I am working on a generic OData provider to go against a custom data provider that we have here. Thsi is fully dynamic in that I query the data provider for the table it knows. I have a basic storage structure in place so far based on the OData sample code.
My problem is: OData supports queries and expects me to hand in an IQueryable implementation. On the lowe rside, I dont have any query support. Not a joke - the provider returns tables and the WHERE clause is not supported. Performance is not an issue here - the tables are small. It is ok to sort them in the OData provider.
My main problem is this.
- I submit a SQL statement to get out the data of a table. The result is some sort of ADO.NET data reader here.
- I need to expose an IQueryable implementation for this data to potentially allow later filtering.

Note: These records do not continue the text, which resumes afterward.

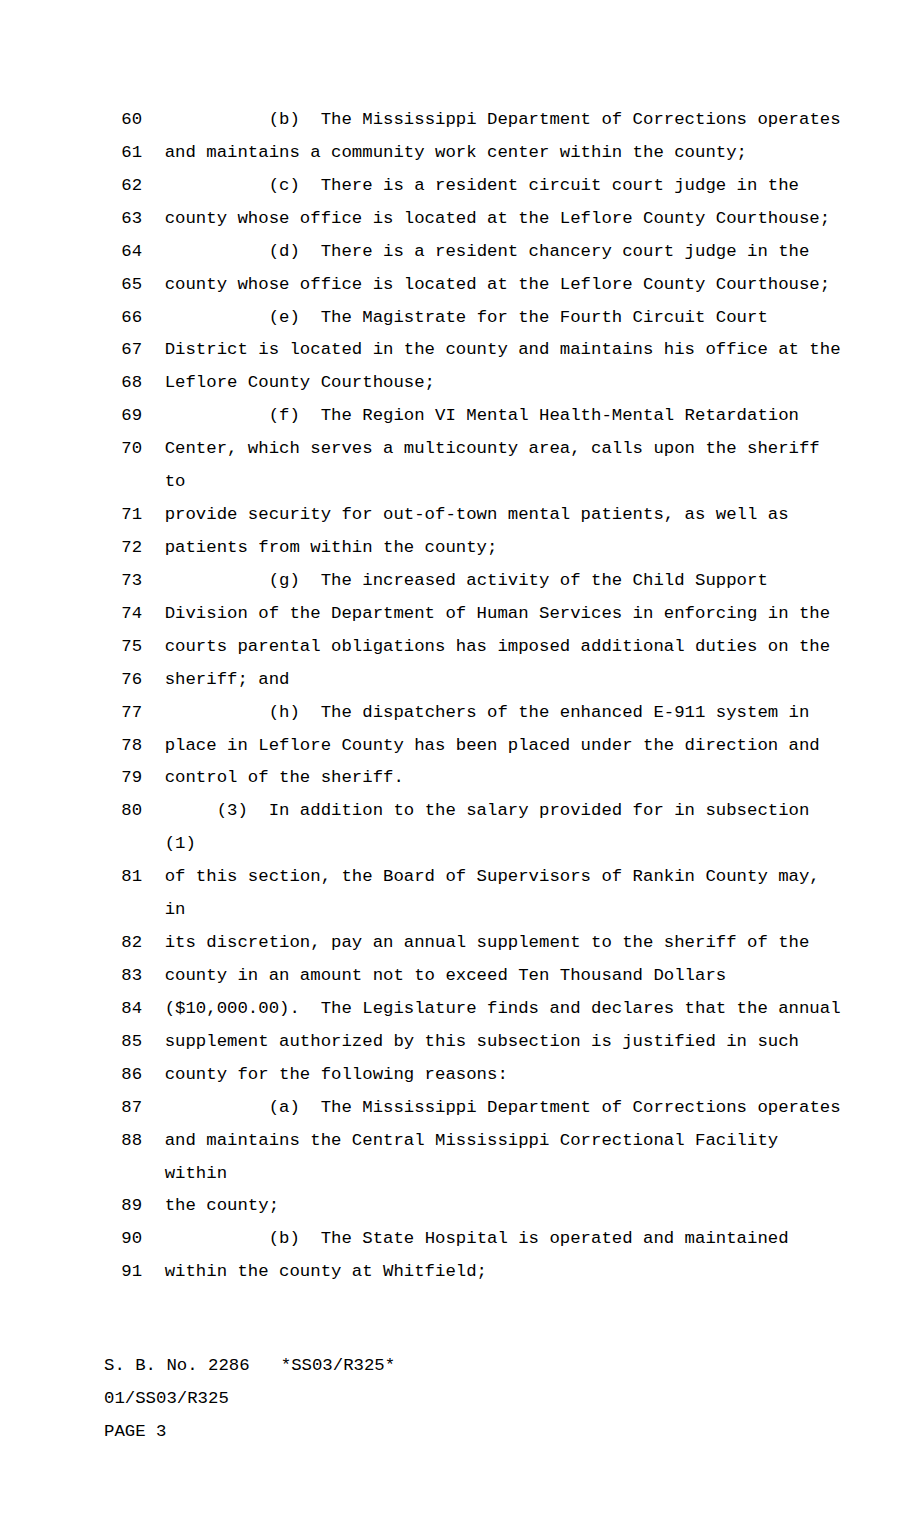(b) The Mississippi Department of Corrections operates
and maintains a community work center within the county;
(c) There is a resident circuit court judge in the
county whose office is located at the Leflore County Courthouse;
(d) There is a resident chancery court judge in the
county whose office is located at the Leflore County Courthouse;
(e) The Magistrate for the Fourth Circuit Court
District is located in the county and maintains his office at the
Leflore County Courthouse;
(f) The Region VI Mental Health-Mental Retardation
Center, which serves a multicounty area, calls upon the sheriff to
provide security for out-of-town mental patients, as well as
patients from within the county;
(g) The increased activity of the Child Support
Division of the Department of Human Services in enforcing in the
courts parental obligations has imposed additional duties on the
sheriff; and
(h) The dispatchers of the enhanced E-911 system in
place in Leflore County has been placed under the direction and
control of the sheriff.
(3) In addition to the salary provided for in subsection (1)
of this section, the Board of Supervisors of Rankin County may, in
its discretion, pay an annual supplement to the sheriff of the
county in an amount not to exceed Ten Thousand Dollars
($10,000.00). The Legislature finds and declares that the annual
supplement authorized by this subsection is justified in such
county for the following reasons:
(a) The Mississippi Department of Corrections operates
and maintains the Central Mississippi Correctional Facility within
the county;
(b) The State Hospital is operated and maintained
within the county at Whitfield;
S. B. No. 2286 *SS03/R325* 01/SS03/R325 PAGE 3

Any ide ahow to best touch that? .NET 3.5 only (no 4.0 planned for some time). I was seriously thinking of creating dynamic DTO classes for every table (emitting bytecode) so I can use standard LINQ. Right now I am using a dictionary per entry (not too efficient) but I see no real way to filter / sort based on them.
Pablo Castro, one of the main voices behind OData says that delivering an OData service without the querying capability is completely within consistent within their intent. See this blog post.
This is one of the reasons I really wish they would implement a "search" link in the OData response so that a client application could determine if querying capabilities were available or not. Something like OpenSearch.
That way, a client can easily discover if search is implemented or not.